In M. le immagini bibliche si infittiscono, quando, in Principe xxvi 12, l’auspicato cammino dell’Italia verso la libertà, sotto la guida di casa Medici, è assimilato alla marcia degli Ebrei verso la Terra promessa. M. sa che la B. («il suggetto che prese»), assieme alla vita sua e alla dottrina, fu l’elemento che spinse i cittadini fiorentini a prestar fede a Girolamo Savonarola (cfr. Discorsi I xi 25). La Scrittura è insomma un testo potente e legittimante, anche nei confronti della complessità della società.

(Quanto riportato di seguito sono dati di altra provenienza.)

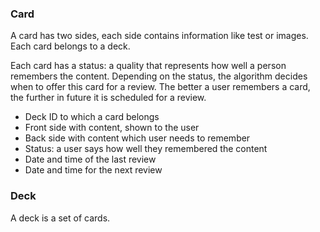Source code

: ### Card
A card has two sides, each side contains information like test or images.
Each card belongs to a deck.

Each card has a status: a quality that represents how well a person remembers the content. 
Depending on the status, the algorithm decides when to offer this card for a review. 
The better a user remembers a card, the further in future it is scheduled for a review.

- Deck ID to which a card belongs
- Front side with content, shown to the user
- Back side with content which user needs to remember
- Status: a user says how well they remembered the content 
- Date and time of the last review
- Date and time for the next review

### Deck
A deck is a set of cards. 

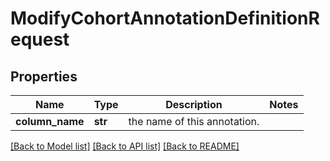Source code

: # ModifyCohortAnnotationDefinitionRequest

## Properties
Name | Type | Description | Notes
------------ | ------------- | ------------- | -------------
**column_name** | **str** | the name of this annotation. | 

[[Back to Model list]](../README.md#documentation-for-models) [[Back to API list]](../README.md#documentation-for-api-endpoints) [[Back to README]](../README.md)



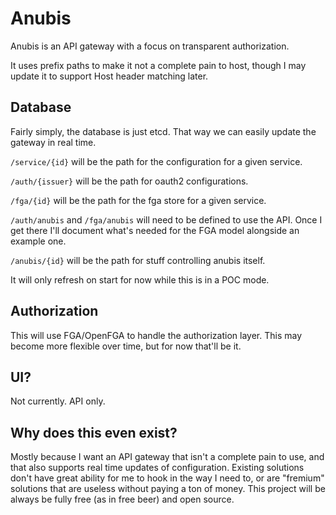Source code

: # Anubis

Anubis is an API gateway with a focus on transparent authorization.

It uses prefix paths to make it not a complete pain to host, though I may update
it to support Host header matching later.

## Database

Fairly simply, the database is just etcd. That way we can easily update the
gateway in real time.

`/service/{id}` will be the path for the configuration for a given service.

`/auth/{issuer}` will be the path for oauth2 configurations.

`/fga/{id}` will be the path for the fga store for a given service.

`/auth/anubis` and `/fga/anubis` will need to be defined to use the API. Once I get there I'll document what's needed
for the FGA model alongside an example one.

`/anubis/{id}` will be the path for stuff controlling anubis itself.

It will only refresh on start for now while this is in a POC mode.

## Authorization

This will use FGA/OpenFGA to handle the authorization layer. This may become
more flexible over time, but for now that'll be it.

## UI?

Not currently. API only.

## Why does this even exist?

Mostly because I want an API gateway that isn't a complete pain to use, and
that also supports real time updates of configuration. Existing solutions
don't have great ability for me to hook in the way I need to, or are "fremium"
solutions that are useless without paying a ton of money. This project will be
always be fully free (as in free beer) and open source.
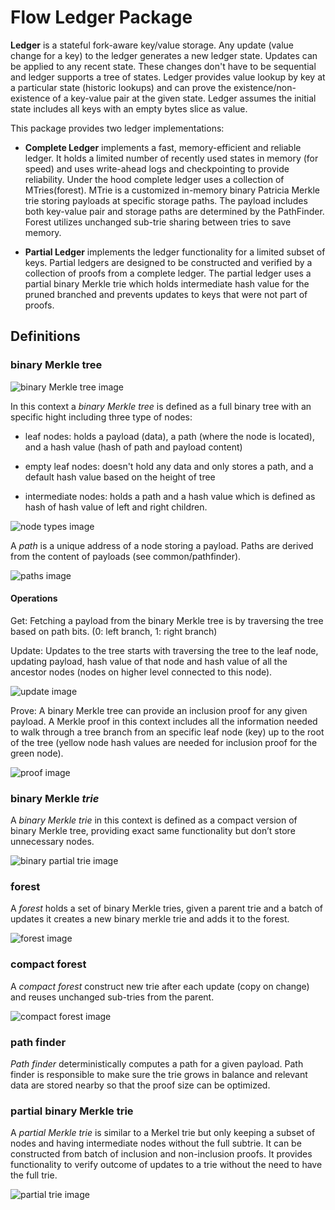 # Flow Ledger Package

**Ledger** is a stateful fork-aware key/value storage. Any update (value change for a key) to the ledger generates a new ledger state. Updates can be applied to any recent state. These changes don't have to be sequential and ledger supports a tree of states. Ledger provides value lookup by key at a particular state (historic lookups) and can prove the existence/non-existence of a key-value pair at the given state. Ledger assumes the initial state includes all keys with an empty bytes slice as value.

This package provides two ledger implementations:

- **Complete Ledger** implements a fast, memory-efficient and reliable ledger. It holds a limited number of recently used states in memory (for speed) and uses write-ahead logs and checkpointing to provide reliability. Under the hood complete ledger uses a collection of MTries(forest). MTrie is a customized in-memory binary Patricia Merkle trie storing payloads at specific storage paths. The payload includes both key-value pair and storage paths are determined by the PathFinder. Forest utilizes unchanged sub-trie sharing between tries to save memory.

- **Partial Ledger** implements the ledger functionality for a limited subset of keys. Partial ledgers are designed to be constructed and verified by a collection of proofs from a complete ledger. The partial ledger uses a partial binary Merkle trie which holds intermediate hash value for the pruned branched and prevents updates to keys that were not part of proofs.

## Definitions

### binary Merkle tree

![binary Merkle tree image](/ledger/docs/binary_merkle_tree.png?raw=true "binary Merkle tree" )

In this context a *binary Merkle tree* is defined as a full binary tree with an specific hight including three type of nodes:

- leaf nodes: holds a payload (data), a path (where the node is located), and a hash value (hash of path and payload content)

- empty leaf nodes: doesn't hold any data and only stores a path, and a default hash value based on the height of tree

- intermediate nodes: holds a path and a hash value which is defined as hash of hash value of left and right children.

![node types image](/ledger/docs/node_types.png)

A *path* is a unique address of a node storing a payload. Paths are derived from the content of payloads (see common/pathfinder).

![paths image](/ledger/docs/paths.png?raw=true "paths")

#### Operations

Get: Fetching a payload from the binary Merkle tree is by traversing the tree based on path bits. (0: left branch, 1: right branch)

Update: Updates to the tree starts with traversing the tree to the leaf node, updating payload, hash value of that node and hash value of all the ancestor nodes (nodes on higher level connected to this node).

![update image](/ledger/docs/tree_update.gif?raw=true "update")

Prove: A binary Merkle tree can provide an inclusion proof for any given payload. A Merkle proof in this context includes all the information needed to walk through a tree branch from an specific leaf node (key) up to the root of the tree (yellow node hash values are needed for inclusion proof for the green node).

![proof image](/ledger/docs/proof.png?raw=true "proof")

### binary Merkle *trie*
A *binary Merkle trie* in this context is defined as a compact version of binary Merkle tree, providing exact same functionality but don’t store unnecessary nodes.

![binary partial trie image](/ledger/docs/trie_update.gif?raw=true "binary partial trie")

### forest 
A *forest* holds a set of binary Merkle tries, given a parent trie and a batch of updates it creates a new binary merkle trie and adds it to the forest.

![forest image](/ledger/docs/forest.png?raw=true "forest")

### compact forest 
A *compact forest* construct new trie after each update (copy on change) and reuses unchanged sub-tries from the parent.

![compact forest image](/ledger/docs/reuse_sub_trees.gif?raw=true "compact forest")

### path finder 
*Path finder* deterministically computes a path for a given payload. Path finder is responsible to make sure the trie grows in balance and relevant data are stored nearby so that the proof size can be optimized.

### partial binary Merkle trie
A *partial Merkle trie* is similar to a Merkel trie but only keeping a subset of nodes and having intermediate nodes without the full subtrie. It can be constructed from batch of inclusion and non-inclusion proofs. It provides functionality to verify outcome of updates to a trie without the need to have the full trie.

![partial trie image](/ledger/docs/partial_trie.png?raw=true "partial trie")
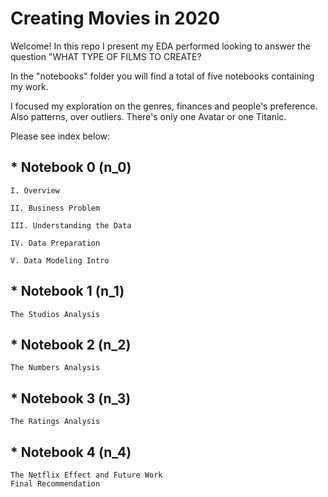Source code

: # Creating Movies in 2020

Welcome! In this repo I present my EDA performed looking to answer the question "WHAT TYPE OF FILMS TO CREATE?

In the "notebooks" folder you will find a total of five notebooks containing my work. 

I focused my exploration on the genres, finances and people's preference. Also patterns, over outliers. There's only one Avatar or one Titanic. 


Please see index below:

## * Notebook 0 (n_0)

    I. Overview

    II. Business Problem

    III. Understanding the Data

    IV. Data Preparation

    V. Data Modeling Intro

## * Notebook 1 (n_1)

    The Studios Analysis

## * Notebook 2 (n_2)

    The Numbers Analysis

## * Notebook 3 (n_3)

    The Ratings Analysis

## * Notebook 4 (n_4)

    The Netflix Effect and Future Work
    Final Recommendation
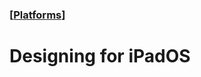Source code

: ### [[Platforms](./translated-human-interface-guidelines-markdown/platforms.md)]  
  
# **Designing for iPadOS**  

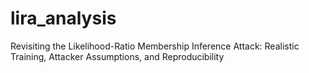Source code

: # lira_analysis
Revisiting the Likelihood-Ratio Membership Inference Attack: Realistic Training, Attacker Assumptions, and Reproducibility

Anche l’attività letteraria di M. trova nella B. elementi da utilizzare. Nella Mandragola fra Timoteo, per convincere Lucrezia, la esorta a considerare come la pratica della pozione sia fatta solo per «contentare el marito vostro» (Mandragola III xi) e aggiunge: «dice la Bibbia che le figliuole di Lotto, credendosi essere rimaste sole nel mondo, usorno con el padre; e, perché la loro intenzione fu buona, non peccorno» (Mandragola III xi; si veda Genesi, 9, 30-38). Ci pare ancora valida, nelle sue linee generali, la notazione di Luigi Russo che «in questa pagina è proprio precorsa la casistica che nel ’600 e nel ’700 doveva assumere carattere ufficiale. Machiavelli ne scrive il primo trattatello in questo discorso del suo frate» (Russo 1966, p. 116).

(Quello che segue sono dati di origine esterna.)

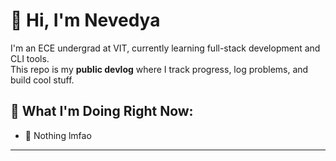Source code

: 

<!--
**NiviDevs/NiviDevs** is a ✨ _special_ ✨ repository because its `README.md` (this file) appears on your GitHub profile.

Here are some ideas to get you started:

- 🔭 I’m currently working on ...
- 🌱 I’m currently learning ...
- 👯 I’m looking to collaborate on ...
- 🤔 I’m looking for help with ...
- 💬 Ask me about ...
- 📫 How to reach me: ...
- 😄 Pronouns: ...
- ⚡ Fun fact: ...
-->

# 👋 Hi, I'm Nevedya

I'm an ECE undergrad at VIT, currently learning full-stack development and CLI tools.  
This repo is my **public devlog** where I track progress, log problems, and build cool stuff.

## 🚀 What I'm Doing Right Now:

- 🌱 Nothing lmfao

---
<!--


- 📅 Daily logging my progress (see `devlog/`)
- 💻 Solving DSA problems (see `dsa/`)

## 🗓️ Devlog
Check out [`/devlog`](./devlog) to see what I'm learning and building every day.

## 🧩 Projects
I document and reflect on all my mini-projects in [`/projects`](./projects)
-->

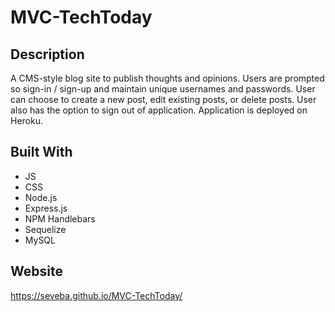 # MVC-TechToday

## Description
A CMS-style blog site to publish thoughts and opinions. Users are prompted so sign-in / sign-up and maintain unique usernames and passwords. User can choose to create a new post, edit existing posts, or delete posts. User also has the option to sign out of application. Application is deployed on Heroku. 

## Built With
* JS
* CSS
* Node.js
* Express.js
* NPM Handlebars
* Sequelize
* MySQL

## Website
https://seveba.github.io/MVC-TechToday/

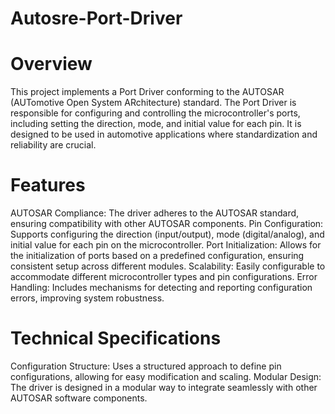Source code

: # Autosre-Port-Driver
# Overview
This project implements a Port Driver conforming to the AUTOSAR (AUTomotive Open System ARchitecture) standard. The Port Driver is responsible for configuring and controlling the microcontroller's ports, including setting the direction, mode, and initial value for each pin. It is designed to be used in automotive applications where standardization and reliability are crucial.

# Features
AUTOSAR Compliance: The driver adheres to the AUTOSAR standard, ensuring compatibility with other AUTOSAR components.
Pin Configuration: Supports configuring the direction (input/output), mode (digital/analog), and initial value for each pin on the microcontroller.
Port Initialization: Allows for the initialization of ports based on a predefined configuration, ensuring consistent setup across different modules.
Scalability: Easily configurable to accommodate different microcontroller types and pin configurations.
Error Handling: Includes mechanisms for detecting and reporting configuration errors, improving system robustness.

# Technical Specifications
Configuration Structure: Uses a structured approach to define pin configurations, allowing for easy modification and scaling.
Modular Design: The driver is designed in a modular way to integrate seamlessly with other AUTOSAR software components.


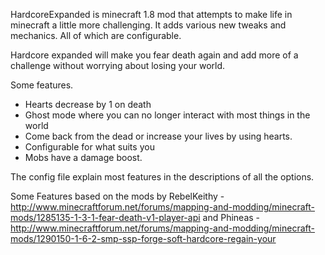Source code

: HardcoreExpanded is minecraft 1.8 mod that attempts to make life in minecraft a little more challenging. It adds various new tweaks and mechanics. All of which are configurable.


Hardcore expanded will make you fear death again and add more of a challenge without worrying about losing your world.

Some features.
- Hearts decrease by 1 on death
- Ghost mode where you can no longer interact with most things in the world
- Come back from the dead or increase your lives by using hearts.
- Configurable for what suits you
- Mobs have a damage boost.

The config file explain most features in the descriptions of all the options.



Some Features based on the mods by 
RebelKeithy - http://www.minecraftforum.net/forums/mapping-and-modding/minecraft-mods/1285135-1-3-1-fear-death-v1-player-api
and 
Phineas - http://www.minecraftforum.net/forums/mapping-and-modding/minecraft-mods/1290150-1-6-2-smp-ssp-forge-soft-hardcore-regain-your
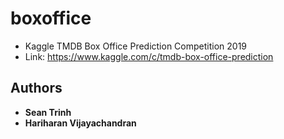 # boxoffice
* Kaggle TMDB Box Office Prediction Competition 2019
* Link: https://www.kaggle.com/c/tmdb-box-office-prediction
## Authors

* **Sean Trinh**
* **Hariharan Vijayachandran**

Il complesso uso da parte di M. della B., e in specifico dell’Antico Testamento, ha al fondo la convinzione che essa dimostri, storicamente, il valore politico delle antiche religioni, che inducevano ad agire secondo la virtù. Quando M. affronta il Nuovo Testamento pare invece che l’esemplarità della visione politica si allontani o che egli ne faccia un uso ermeneutico assai audace (è il caso del Magnificat, reinterpretato politicamente in Discorsi I xxvi).